Output exactly, with nothing added, the entries from the first line through the line with "Muttakin [1305009] \and".

── Exercise materials ──

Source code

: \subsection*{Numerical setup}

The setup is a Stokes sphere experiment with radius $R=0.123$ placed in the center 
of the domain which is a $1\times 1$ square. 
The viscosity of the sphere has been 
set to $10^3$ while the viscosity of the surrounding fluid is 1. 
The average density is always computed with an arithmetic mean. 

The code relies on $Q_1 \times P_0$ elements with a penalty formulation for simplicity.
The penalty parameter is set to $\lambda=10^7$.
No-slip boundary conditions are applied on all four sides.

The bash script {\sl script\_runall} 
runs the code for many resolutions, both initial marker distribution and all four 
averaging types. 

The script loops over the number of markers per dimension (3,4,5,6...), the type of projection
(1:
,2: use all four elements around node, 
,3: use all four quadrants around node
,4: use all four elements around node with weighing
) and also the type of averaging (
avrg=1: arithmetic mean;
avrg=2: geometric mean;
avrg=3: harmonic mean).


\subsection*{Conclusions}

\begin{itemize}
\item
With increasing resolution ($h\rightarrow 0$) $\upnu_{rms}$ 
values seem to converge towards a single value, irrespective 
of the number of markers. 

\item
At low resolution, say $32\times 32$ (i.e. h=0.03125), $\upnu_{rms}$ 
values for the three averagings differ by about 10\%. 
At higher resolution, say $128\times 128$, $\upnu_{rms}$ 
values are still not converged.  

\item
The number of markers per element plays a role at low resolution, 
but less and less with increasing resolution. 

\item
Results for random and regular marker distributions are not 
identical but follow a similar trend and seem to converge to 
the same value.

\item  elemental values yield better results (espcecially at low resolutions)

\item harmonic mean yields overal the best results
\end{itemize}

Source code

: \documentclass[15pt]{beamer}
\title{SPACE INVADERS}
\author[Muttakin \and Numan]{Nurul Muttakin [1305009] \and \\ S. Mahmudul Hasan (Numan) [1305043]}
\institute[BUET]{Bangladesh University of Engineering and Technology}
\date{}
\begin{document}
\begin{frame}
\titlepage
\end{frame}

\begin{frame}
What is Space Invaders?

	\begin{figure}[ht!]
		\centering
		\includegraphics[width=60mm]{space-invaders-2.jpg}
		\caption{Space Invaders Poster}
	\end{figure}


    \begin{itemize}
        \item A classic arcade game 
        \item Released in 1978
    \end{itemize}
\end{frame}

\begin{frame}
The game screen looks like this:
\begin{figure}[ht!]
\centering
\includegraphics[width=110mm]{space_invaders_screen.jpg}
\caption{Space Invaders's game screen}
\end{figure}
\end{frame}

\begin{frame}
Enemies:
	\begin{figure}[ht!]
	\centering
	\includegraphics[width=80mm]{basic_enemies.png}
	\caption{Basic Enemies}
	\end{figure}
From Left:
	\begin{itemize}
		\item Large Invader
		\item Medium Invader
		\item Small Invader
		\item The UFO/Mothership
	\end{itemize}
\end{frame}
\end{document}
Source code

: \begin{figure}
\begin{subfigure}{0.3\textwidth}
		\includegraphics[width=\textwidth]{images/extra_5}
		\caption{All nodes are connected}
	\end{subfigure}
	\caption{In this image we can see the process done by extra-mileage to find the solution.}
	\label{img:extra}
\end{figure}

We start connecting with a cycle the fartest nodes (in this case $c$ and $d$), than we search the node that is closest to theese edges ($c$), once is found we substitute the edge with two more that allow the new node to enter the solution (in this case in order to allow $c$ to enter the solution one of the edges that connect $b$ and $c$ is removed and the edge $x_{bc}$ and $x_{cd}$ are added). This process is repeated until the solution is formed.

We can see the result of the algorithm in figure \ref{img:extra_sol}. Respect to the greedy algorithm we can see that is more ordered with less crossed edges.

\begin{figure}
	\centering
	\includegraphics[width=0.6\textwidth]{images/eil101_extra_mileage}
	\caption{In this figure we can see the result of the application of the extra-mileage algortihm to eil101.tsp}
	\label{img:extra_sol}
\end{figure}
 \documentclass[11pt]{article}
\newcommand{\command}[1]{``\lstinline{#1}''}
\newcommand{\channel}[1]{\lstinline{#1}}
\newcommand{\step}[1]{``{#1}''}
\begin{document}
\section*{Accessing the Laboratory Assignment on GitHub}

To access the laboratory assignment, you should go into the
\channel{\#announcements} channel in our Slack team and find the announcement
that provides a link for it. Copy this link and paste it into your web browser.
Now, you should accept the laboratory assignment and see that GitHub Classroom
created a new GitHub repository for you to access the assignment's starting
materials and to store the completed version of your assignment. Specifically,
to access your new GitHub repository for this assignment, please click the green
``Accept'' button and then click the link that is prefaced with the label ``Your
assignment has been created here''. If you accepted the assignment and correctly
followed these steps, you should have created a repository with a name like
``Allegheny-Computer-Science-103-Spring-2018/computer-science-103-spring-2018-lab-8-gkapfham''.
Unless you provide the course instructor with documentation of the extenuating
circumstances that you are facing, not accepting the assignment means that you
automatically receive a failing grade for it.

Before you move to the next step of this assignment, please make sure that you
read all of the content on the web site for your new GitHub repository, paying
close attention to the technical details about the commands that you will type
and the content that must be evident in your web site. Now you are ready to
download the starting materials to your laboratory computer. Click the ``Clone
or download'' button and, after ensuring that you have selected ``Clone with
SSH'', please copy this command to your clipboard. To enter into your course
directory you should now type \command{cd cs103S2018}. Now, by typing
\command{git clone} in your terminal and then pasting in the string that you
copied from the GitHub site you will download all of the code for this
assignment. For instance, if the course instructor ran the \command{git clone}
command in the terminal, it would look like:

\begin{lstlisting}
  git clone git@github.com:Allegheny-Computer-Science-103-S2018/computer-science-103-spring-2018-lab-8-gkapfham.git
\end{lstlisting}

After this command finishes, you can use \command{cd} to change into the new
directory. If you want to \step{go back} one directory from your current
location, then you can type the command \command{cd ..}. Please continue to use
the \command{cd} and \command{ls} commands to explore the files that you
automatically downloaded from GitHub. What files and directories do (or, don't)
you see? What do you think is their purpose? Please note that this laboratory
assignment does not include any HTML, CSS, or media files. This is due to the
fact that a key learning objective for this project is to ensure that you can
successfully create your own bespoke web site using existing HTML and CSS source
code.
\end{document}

───

- Answer for this exercise:
Source code

: \subsection*{Numerical setup}

The setup is a Stokes sphere experiment with radius $R=0.123$ placed in the center 
of the domain which is a $1\times 1$ square. 
The viscosity of the sphere has been 
set to $10^3$ while the viscosity of the surrounding fluid is 1. 
The average density is always computed with an arithmetic mean. 

The code relies on $Q_1 \times P_0$ elements with a penalty formulation for simplicity.
The penalty parameter is set to $\lambda=10^7$.
No-slip boundary conditions are applied on all four sides.

The bash script {\sl script\_runall} 
runs the code for many resolutions, both initial marker distribution and all four 
averaging types. 

The script loops over the number of markers per dimension (3,4,5,6...), the type of projection
(1:
,2: use all four elements around node, 
,3: use all four quadrants around node
,4: use all four elements around node with weighing
) and also the type of averaging (
avrg=1: arithmetic mean;
avrg=2: geometric mean;
avrg=3: harmonic mean).


\subsection*{Conclusions}

\begin{itemize}
\item
With increasing resolution ($h\rightarrow 0$) $\upnu_{rms}$ 
values seem to converge towards a single value, irrespective 
of the number of markers. 

\item
At low resolution, say $32\times 32$ (i.e. h=0.03125), $\upnu_{rms}$ 
values for the three averagings differ by about 10\%. 
At higher resolution, say $128\times 128$, $\upnu_{rms}$ 
values are still not converged.  

\item
The number of markers per element plays a role at low resolution, 
but less and less with increasing resolution. 

\item
Results for random and regular marker distributions are not 
identical but follow a similar trend and seem to converge to 
the same value.

\item  elemental values yield better results (espcecially at low resolutions)

\item harmonic mean yields overal the best results
\end{itemize}

Source code

: \documentclass[15pt]{beamer}
\title{SPACE INVADERS}
\author[Muttakin \and Numan]{Nurul Muttakin [1305009] \and \\ S. Mahmudul Hasan (Numan) [1305043]}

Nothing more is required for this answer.